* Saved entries
• • • • •

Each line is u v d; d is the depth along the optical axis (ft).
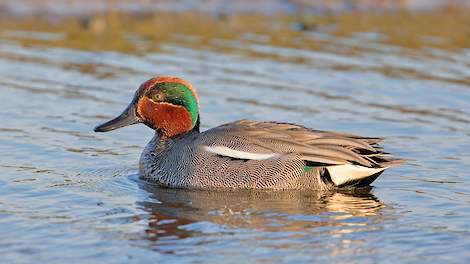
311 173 44.62
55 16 84.58
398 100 62.28
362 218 41.11
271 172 44.68
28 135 53.57
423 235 39.09
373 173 44.06
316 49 75.15
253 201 43.32
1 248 36.78
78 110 58.90
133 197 43.80
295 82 65.77
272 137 45.14
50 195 43.60
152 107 47.80
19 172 47.03
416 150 52.31
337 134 45.19
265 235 38.73
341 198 43.96
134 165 49.24
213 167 45.19
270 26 83.66
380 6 94.43
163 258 36.06
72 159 49.67
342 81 66.28
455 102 61.93
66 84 64.54
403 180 47.09
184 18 86.07
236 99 61.41
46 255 36.19
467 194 44.91
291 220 40.65
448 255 36.99
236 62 70.54
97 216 40.81
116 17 85.30
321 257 36.52
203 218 40.75
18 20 82.84
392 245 37.96
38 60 70.44
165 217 40.83
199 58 71.46
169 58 71.36
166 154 46.80
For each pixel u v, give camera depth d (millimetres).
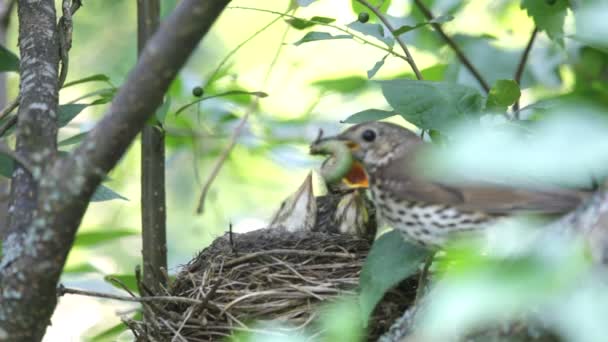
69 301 17781
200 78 14344
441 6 13508
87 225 17438
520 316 5574
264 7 17094
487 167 3893
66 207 7074
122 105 6719
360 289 8461
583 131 3834
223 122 13930
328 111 15250
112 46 17219
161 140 11211
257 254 10102
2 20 13008
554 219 7418
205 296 9461
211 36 16922
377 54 15188
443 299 3943
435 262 9109
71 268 11844
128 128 6797
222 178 16469
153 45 6500
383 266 8328
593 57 12758
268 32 16641
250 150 14266
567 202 7301
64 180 7012
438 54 13359
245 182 16016
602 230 4766
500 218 7664
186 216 16469
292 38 16359
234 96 13781
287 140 14148
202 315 9469
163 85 6625
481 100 8430
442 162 4043
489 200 7633
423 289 8219
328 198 12133
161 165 11242
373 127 9383
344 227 11500
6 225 8258
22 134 8484
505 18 14156
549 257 3926
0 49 9984
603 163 3732
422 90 8445
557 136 3857
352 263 10039
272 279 9828
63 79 9266
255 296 9562
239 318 9461
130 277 11266
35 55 8961
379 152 9195
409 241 8375
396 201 8391
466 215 7824
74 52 17188
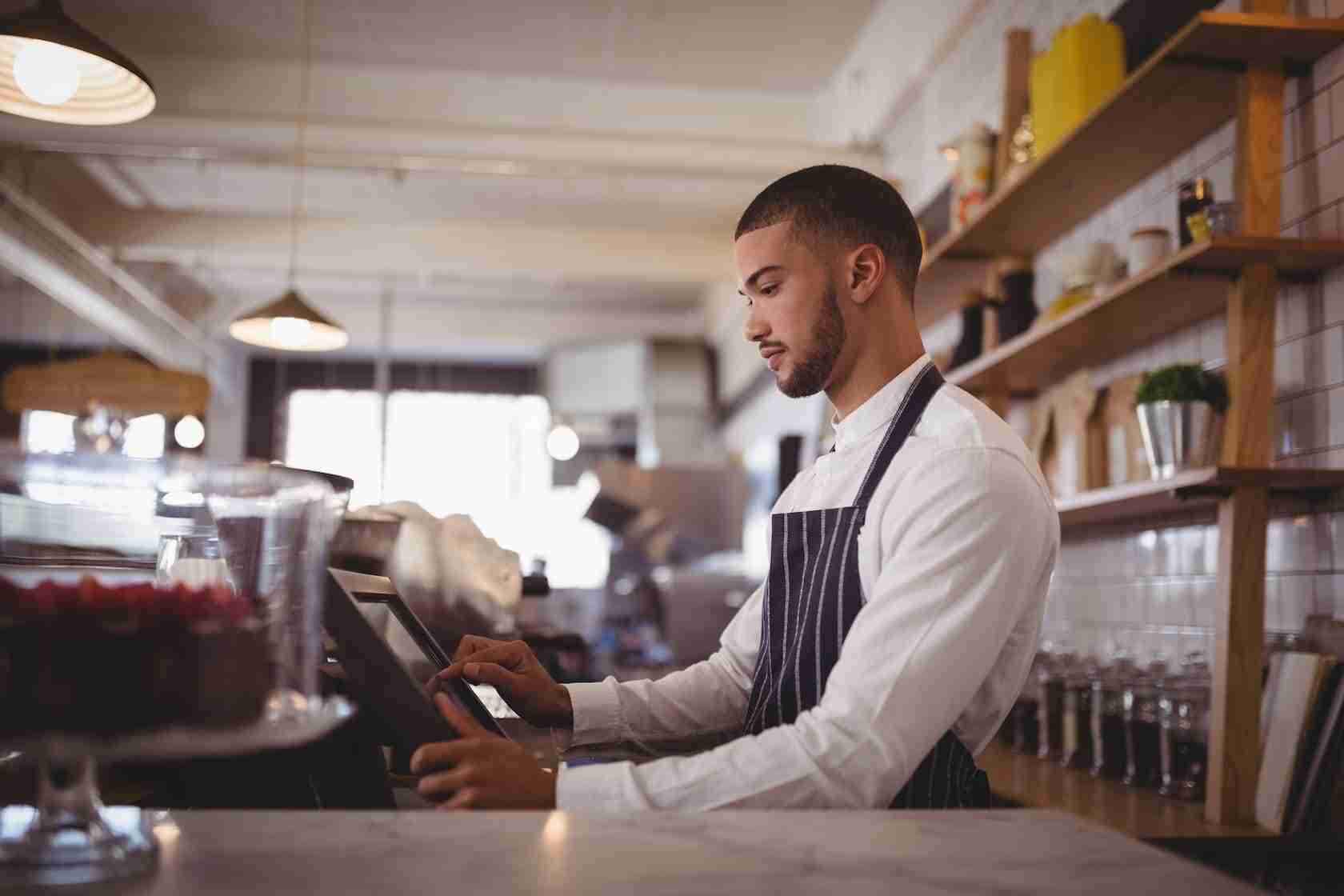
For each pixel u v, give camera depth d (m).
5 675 0.71
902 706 1.20
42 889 0.68
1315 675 2.04
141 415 6.68
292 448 12.11
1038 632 1.42
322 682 1.33
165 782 1.36
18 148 6.34
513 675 1.57
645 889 0.69
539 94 6.47
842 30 5.81
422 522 2.14
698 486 9.79
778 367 1.54
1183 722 2.43
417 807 1.46
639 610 9.46
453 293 10.55
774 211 1.53
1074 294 3.05
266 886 0.69
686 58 6.16
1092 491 2.85
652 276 8.77
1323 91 2.34
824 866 0.75
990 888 0.71
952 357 3.78
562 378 11.43
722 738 1.70
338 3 5.64
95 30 5.88
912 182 5.49
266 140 6.43
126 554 0.93
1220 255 2.23
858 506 1.44
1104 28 3.02
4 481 0.80
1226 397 2.43
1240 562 2.15
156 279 9.76
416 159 6.54
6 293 9.40
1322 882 1.83
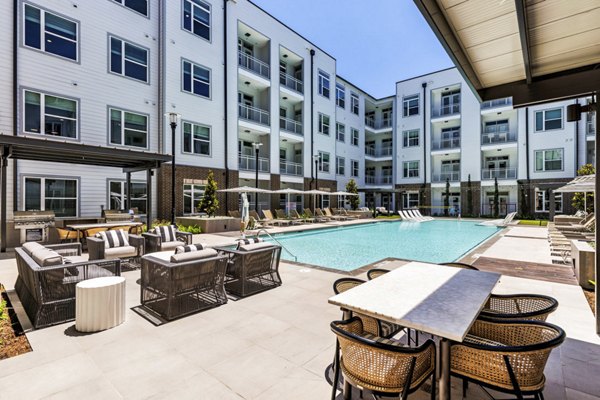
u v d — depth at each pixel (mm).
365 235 13742
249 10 17500
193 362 2838
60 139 11055
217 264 4465
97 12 11992
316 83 22391
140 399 2312
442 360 1968
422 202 26203
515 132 23078
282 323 3734
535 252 8492
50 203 10781
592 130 19750
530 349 1800
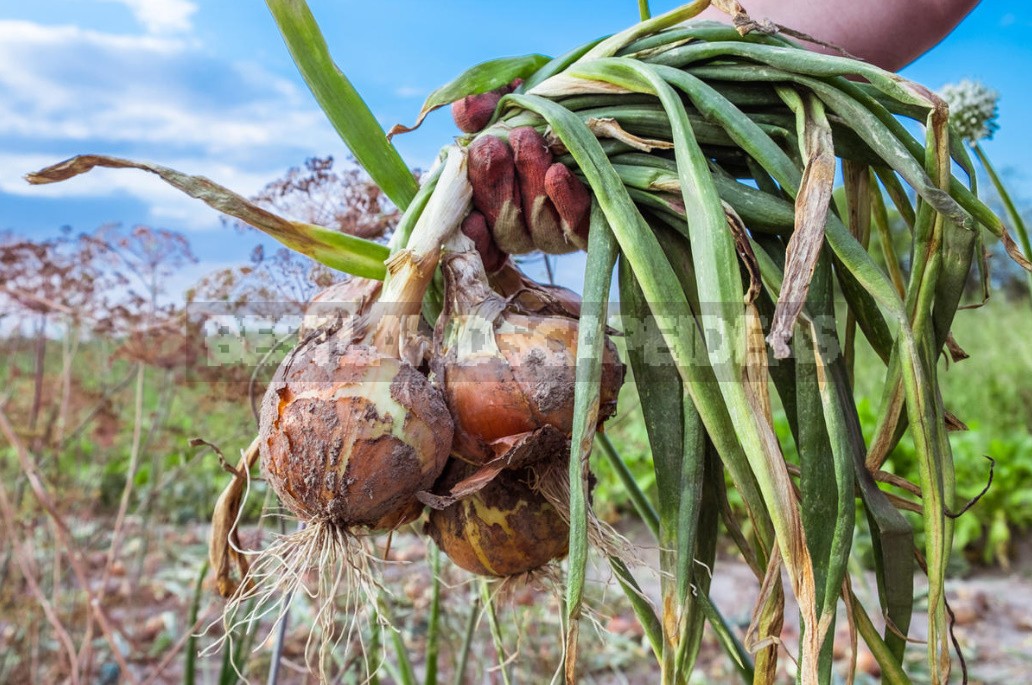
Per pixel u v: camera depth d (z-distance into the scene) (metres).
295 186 0.53
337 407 0.31
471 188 0.35
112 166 0.35
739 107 0.35
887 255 0.44
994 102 0.55
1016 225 0.42
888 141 0.31
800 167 0.34
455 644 0.97
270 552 0.37
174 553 1.84
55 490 1.19
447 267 0.35
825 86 0.32
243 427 0.69
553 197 0.33
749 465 0.31
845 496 0.29
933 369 0.33
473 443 0.33
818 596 0.31
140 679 1.22
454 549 0.36
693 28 0.36
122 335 0.92
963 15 0.46
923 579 1.81
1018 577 1.87
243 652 0.61
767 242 0.34
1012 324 2.67
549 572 0.38
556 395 0.32
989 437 2.19
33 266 0.90
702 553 0.37
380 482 0.31
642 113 0.35
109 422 1.26
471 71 0.39
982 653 1.41
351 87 0.39
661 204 0.33
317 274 0.51
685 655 0.36
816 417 0.31
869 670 1.26
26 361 1.41
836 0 0.47
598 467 2.08
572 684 0.28
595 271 0.31
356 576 0.35
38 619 1.18
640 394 0.35
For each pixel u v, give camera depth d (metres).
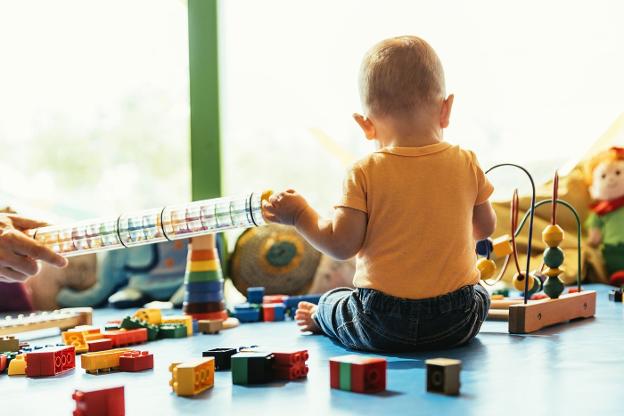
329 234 1.42
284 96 3.75
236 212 1.63
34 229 1.73
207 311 2.02
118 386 0.99
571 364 1.25
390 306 1.38
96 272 2.80
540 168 3.04
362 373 1.07
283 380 1.18
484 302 1.51
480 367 1.24
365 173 1.43
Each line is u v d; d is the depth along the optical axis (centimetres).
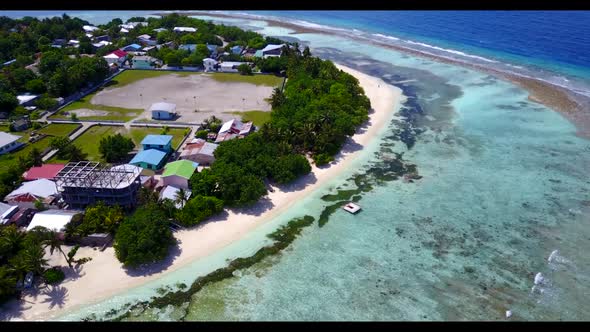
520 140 10688
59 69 13450
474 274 6438
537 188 8631
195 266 6531
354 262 6675
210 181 7962
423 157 9931
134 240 6381
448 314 5753
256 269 6519
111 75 15700
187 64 16500
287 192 8494
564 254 6819
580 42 19250
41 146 10144
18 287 5972
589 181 8856
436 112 12600
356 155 10025
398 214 7850
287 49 17038
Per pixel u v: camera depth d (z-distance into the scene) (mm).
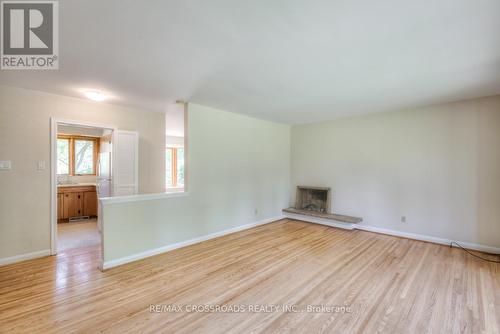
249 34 1903
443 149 3961
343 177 5156
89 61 2391
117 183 4109
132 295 2371
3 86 3049
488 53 2227
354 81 2953
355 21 1730
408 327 1908
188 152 3941
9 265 3061
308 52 2211
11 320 1966
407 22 1743
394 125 4469
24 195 3205
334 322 1968
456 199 3844
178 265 3105
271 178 5586
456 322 1971
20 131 3174
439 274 2844
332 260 3275
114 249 3074
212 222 4312
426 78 2854
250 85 3094
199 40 1996
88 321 1965
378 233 4613
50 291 2436
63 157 5797
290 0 1492
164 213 3625
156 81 2947
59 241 4012
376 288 2521
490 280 2688
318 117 5082
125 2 1501
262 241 4121
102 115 3963
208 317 2031
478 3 1525
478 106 3662
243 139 4910
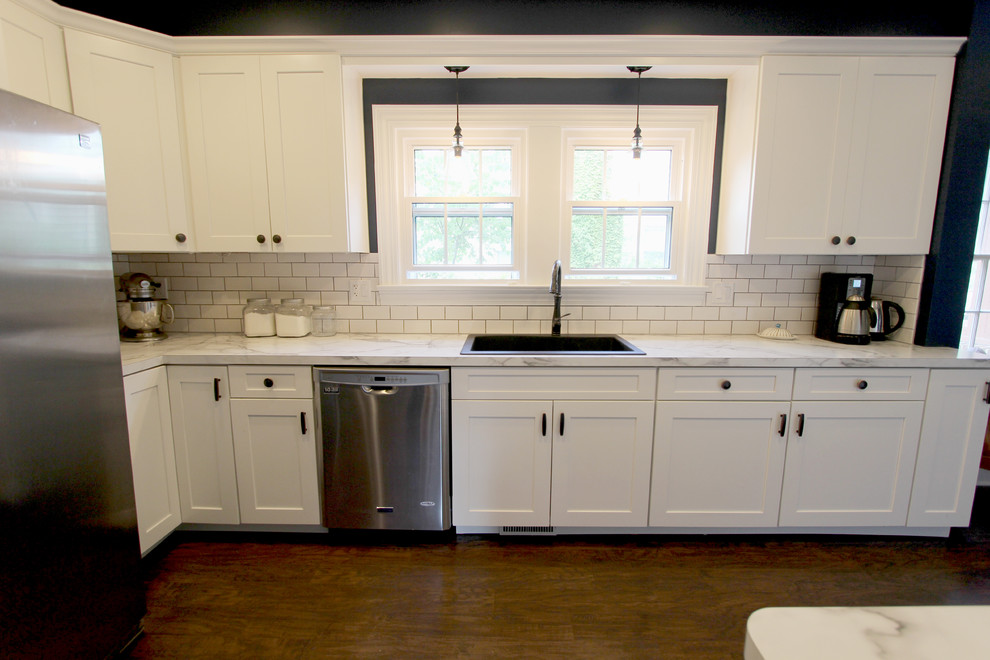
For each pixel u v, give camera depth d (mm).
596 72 2174
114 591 1394
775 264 2373
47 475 1177
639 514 1970
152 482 1815
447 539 2023
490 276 2463
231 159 2035
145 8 2092
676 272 2439
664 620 1573
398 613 1604
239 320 2410
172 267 2369
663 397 1889
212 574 1798
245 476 1954
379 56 2012
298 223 2074
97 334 1315
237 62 1975
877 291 2387
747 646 529
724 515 1969
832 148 2002
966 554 1925
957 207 2010
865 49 1939
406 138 2369
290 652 1448
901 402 1879
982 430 1896
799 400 1882
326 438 1904
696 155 2322
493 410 1901
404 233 2426
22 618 1123
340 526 1973
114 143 1874
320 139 2021
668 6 2113
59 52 1746
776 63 1955
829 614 552
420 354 1901
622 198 2414
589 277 2451
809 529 2016
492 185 2414
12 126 1065
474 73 2193
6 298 1061
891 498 1949
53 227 1171
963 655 502
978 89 1942
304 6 2104
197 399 1906
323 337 2287
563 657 1431
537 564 1859
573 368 1875
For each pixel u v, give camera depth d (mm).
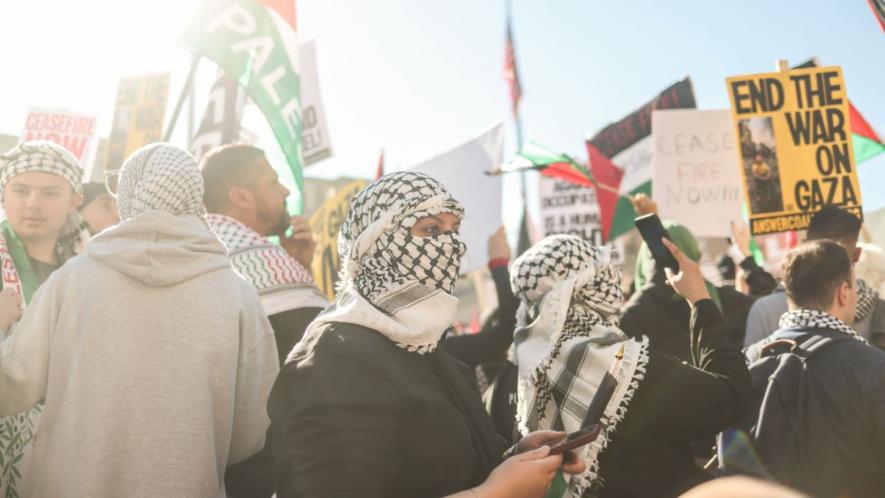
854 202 4902
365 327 1932
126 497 2176
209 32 4305
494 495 1789
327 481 1698
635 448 2385
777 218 4922
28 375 2277
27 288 2875
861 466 2637
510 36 9492
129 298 2303
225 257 2521
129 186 2520
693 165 5418
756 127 4996
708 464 2982
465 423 1960
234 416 2475
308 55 6039
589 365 2428
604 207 5906
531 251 2768
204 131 4438
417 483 1827
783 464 2713
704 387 2422
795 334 2896
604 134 6184
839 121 4977
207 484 2291
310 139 5953
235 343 2424
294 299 2879
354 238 2113
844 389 2689
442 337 2227
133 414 2223
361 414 1766
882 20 4453
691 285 2730
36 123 4453
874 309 3941
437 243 2014
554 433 2018
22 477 2520
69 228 3164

• • • • •

* PROBLEM DETAILS
In the entries above, locate every line with the word "depth" and copy it.

* REPLY
Each line is u v d; d is the depth along the optical axis (ft).
For each pixel u v, give camera depth d (millimetres).
For each pixel u v, give camera depth d (m).
u v d — depth at each pixel (mm).
Per pixel u v: camera depth d (z-distance into the scene) (metres).
For each pixel u v, give camera depth d (metres).
Each line is u v d; d is the depth along the optical axis (centimetres).
Per pixel u v: camera depth d (z-distance into the scene) (mm).
For each pixel u v, give camera depth d (mm).
For each pixel u v, give camera depth d (mm).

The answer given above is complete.